Work request
Your task is to print every entry below exactly as given.

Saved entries
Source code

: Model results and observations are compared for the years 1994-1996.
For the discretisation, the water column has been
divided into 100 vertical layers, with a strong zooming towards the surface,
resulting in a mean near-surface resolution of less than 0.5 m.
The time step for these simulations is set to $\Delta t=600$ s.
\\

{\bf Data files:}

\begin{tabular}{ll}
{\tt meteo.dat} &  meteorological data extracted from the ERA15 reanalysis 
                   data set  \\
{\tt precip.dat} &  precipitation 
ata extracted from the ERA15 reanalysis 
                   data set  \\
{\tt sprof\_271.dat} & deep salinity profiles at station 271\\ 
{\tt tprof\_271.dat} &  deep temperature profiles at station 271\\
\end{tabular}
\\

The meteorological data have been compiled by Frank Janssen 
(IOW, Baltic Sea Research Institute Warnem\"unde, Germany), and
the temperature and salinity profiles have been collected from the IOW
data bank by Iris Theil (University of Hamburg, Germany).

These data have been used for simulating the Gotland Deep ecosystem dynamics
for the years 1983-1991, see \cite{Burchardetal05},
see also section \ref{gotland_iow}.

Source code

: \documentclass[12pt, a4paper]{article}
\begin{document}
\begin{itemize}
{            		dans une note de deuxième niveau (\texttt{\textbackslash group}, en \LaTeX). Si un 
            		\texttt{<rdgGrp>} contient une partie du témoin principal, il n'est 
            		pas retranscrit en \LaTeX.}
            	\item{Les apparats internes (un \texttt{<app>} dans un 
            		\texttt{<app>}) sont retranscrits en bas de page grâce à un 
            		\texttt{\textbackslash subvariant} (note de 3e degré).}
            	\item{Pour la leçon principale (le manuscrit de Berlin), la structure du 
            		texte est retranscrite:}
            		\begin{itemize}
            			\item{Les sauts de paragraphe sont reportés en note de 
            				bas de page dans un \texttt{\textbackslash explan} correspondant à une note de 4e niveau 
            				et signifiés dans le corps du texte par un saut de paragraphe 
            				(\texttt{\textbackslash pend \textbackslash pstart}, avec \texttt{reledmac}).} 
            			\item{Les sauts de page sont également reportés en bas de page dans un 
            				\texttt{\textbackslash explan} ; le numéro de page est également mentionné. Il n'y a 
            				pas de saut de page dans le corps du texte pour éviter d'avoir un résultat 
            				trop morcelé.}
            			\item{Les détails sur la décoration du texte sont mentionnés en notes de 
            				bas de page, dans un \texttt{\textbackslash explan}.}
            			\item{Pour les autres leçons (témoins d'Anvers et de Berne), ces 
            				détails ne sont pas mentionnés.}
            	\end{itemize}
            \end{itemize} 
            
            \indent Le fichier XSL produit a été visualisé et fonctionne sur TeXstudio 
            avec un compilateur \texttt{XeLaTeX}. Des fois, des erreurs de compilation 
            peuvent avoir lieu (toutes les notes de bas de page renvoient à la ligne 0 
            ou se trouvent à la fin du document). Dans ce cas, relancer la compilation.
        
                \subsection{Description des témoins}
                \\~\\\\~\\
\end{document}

Task answer
Source code

: Model results and observations are compared for the years 1994-1996.
For the discretisation, the water column has been
divided into 100 vertical layers, with a strong zooming towards the surface,
resulting in a mean near-surface resolution of less than 0.5 m.
The time step for these simulations is set to $\Delta t=600$ s.
\\

{\bf Data files:}

\begin{tabular}{ll}
{\tt meteo.dat} &  meteorological data extracted from the ERA15 reanalysis 
                   data set  \\
{\tt precip.dat} &  precipitation 
ata extracted from the ERA15 reanalysis 
                   data set  \\
{\tt sprof\_271.dat} & deep salinity profiles at station 271\\ 
{\tt tprof\_271.dat} &  deep temperature profiles at station 271\\
\end{tabular}
\\

The meteorological data have been compiled by Frank Janssen 
(IOW, Baltic Sea Research Institute Warnem\"unde, Germany), and
the temperature and salinity profiles have been collected from the IOW
data bank by Iris Theil (University of Hamburg, Germany).

These data have been used for simulating the Gotland Deep ecosystem dynamics
for the years 1983-1991, see \cite{Burchardetal05},
see also section \ref{gotland_iow}.

Source code

: \documentclass[12pt, a4paper]{article}
\begin{document}
\begin{itemize}
{            		dans une note de deuxième niveau (\texttt{\textbackslash group}, en \LaTeX). Si un 
            		\texttt{<rdgGrp>} contient une partie du témoin principal, il n'est 
            		pas retranscrit en \LaTeX.}
            	\item{Les apparats internes (un \texttt{<app>} dans un 
            		\texttt{<app>}) sont retranscrits en bas de page grâce à un 
            		\texttt{\textbackslash subvariant} (note de 3e degré).}
            	\item{Pour la leçon principale (le manuscrit de Berlin), la structure du 
            		texte est retranscrite:}
            		\begin{itemize}
            			\item{Les sauts de paragraphe sont reportés en note de 
            				bas de page dans un \texttt{\textbackslash explan} correspondant à une note de 4e niveau 
            				et signifiés dans le corps du texte par un saut de paragraphe 
            				(\texttt{\textbackslash pend \textbackslash pstart}, avec \texttt{reledmac}).} 
            			\item{Les sauts de page sont également reportés en bas de page dans un 
            				\texttt{\textbackslash explan} ; le numéro de page est également mentionné. Il n'y a 
            				pas de saut de page dans le corps du texte pour éviter d'avoir un résultat 
            				trop morcelé.}
            			\item{Les détails sur la décoration du texte sont mentionnés en notes de 
            				bas de page, dans un \texttt{\textbackslash explan}.}
            			\item{Pour les autres leçons (témoins d'Anvers et de Berne), ces 
            				détails ne sont pas mentionnés.}
            	\end{itemize}
            \end{itemize} 
            
            \indent Le fichier XSL produit a été visualisé et fonctionne sur TeXstudio 
            avec un compilateur \texttt{XeLaTeX}. Des fois, des erreurs de compilation 
            peuvent avoir lieu (toutes les notes de bas de page renvoient à la ligne 0 
            ou se trouvent à la fin du document). Dans ce cas, relancer la compilation.
        
                \subsection{Description des témoins}
                \\~\\\\~\\
\end{document}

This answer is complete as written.